Acquisition Finance

MBO Finance (Management Buyout Finance)

Management Buyout (MBO) Finance provides funding to enable an existing management team to acquire the business they run. It is commonly used as part of succession planning, owner retirement, or shareholder exit, allowing continuity of leadership while transferring ownership.

MBO transactions are typically funded through a combination of management equity and structured debt, such as senior loans, mezzanine finance, or vendor loan notes. As independent commercial finance brokers, we work closely with specialist lenders, private debt funds, and professional advisors to structure MBO finance solutions that are aligned with the business’s cash flow, growth plans, and long-term objectives.

Key Benefits of MBO Finance

Supports Business Succession

Enables owners to exit while ensuring continuity of management and operations.

Preserves Management Control

Allows the existing management team to take ownership of the business they know best.

Cash Flow-Led Lending

Funding is structured around the company’s future earnings and sustainability.

Flexible Funding Structures

Can include senior debt, mezzanine finance, equity contribution, and vendor support.

Reduces Upfront Capital Requirement

Leverage allows management to acquire the business without full cash consideration.

Minimises Operational Disruption

Familiar leadership reduces risk for staff, customers, and suppliers.

Scalable for Future Growth

Facilities can be structured to support future acquisitions or refinancing.

Broker-Led Deal Structuring & Market Access

We coordinate lenders and advisors to deliver a smooth, well-structured transaction.

LBO Finance (Leveraged Buyout Finance)

Leveraged Buyout (LBO) Finance provides funding to support the acquisition of a business using a combination of equity and borrowed capital. The debt element is typically secured against the target company’s assets and future cash flow, allowing investors or acquiring entities to complete transactions without committing the full purchase price upfront.

LBO transactions often involve structured funding such as senior debt, mezzanine finance, unitranche facilities, or vendor loan notes, depending on deal size and complexity.

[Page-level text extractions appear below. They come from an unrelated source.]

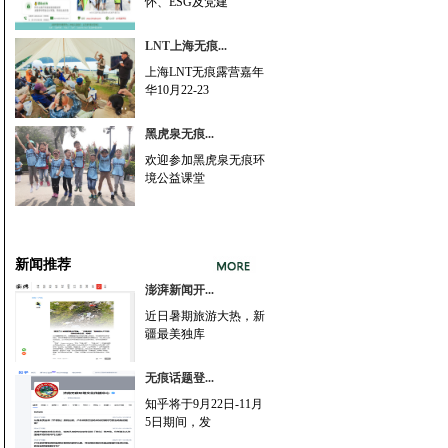
怀、ESG及党建
LNT上海无痕...
上海LNT无痕露营嘉年
华10月22-23
黑虎泉无痕...
欢迎参加黑虎泉无痕环
境公益课堂
新闻推荐
澎湃新闻开...
近日暑期旅游大热，新
疆最美独库
无痕话题登...
知乎将于9月22日-11月
5日期间，发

As independent commercial finance brokers, we work with banks, private debt funds, and specialist lenders to structure LBO finance solutions that are aligned with the target business’s earnings, growth strategy, and exit plans.

Key Benefits of LBO Finance

Enables Business Acquisitions

Acquire businesses without requiring full equity funding at completion.

Maximize Return on Equity

Leverage allows investors to enhance potential returns.

Cash Flow-Led Lending

Repayments are structured around the target company’s future earnings.

Flexible & Bespoke Structures

Can include senior debt, mezzanine finance, unitranche facilities, and vendor support.

Supports Larger & Complex Transactions

Suitable for mid-market and larger acquisition strategies.

Preserves Capital for Growth

Frees up equity to support expansion, bolt-on acquisitions, or operational improvements.

Scalable Funding

Facilities can be refinanced or restructured as the business grows.

Broker-Led Market Access & Deal Structuring

We coordinate lenders and advisers to secure competitive terms and deliver a smooth transaction.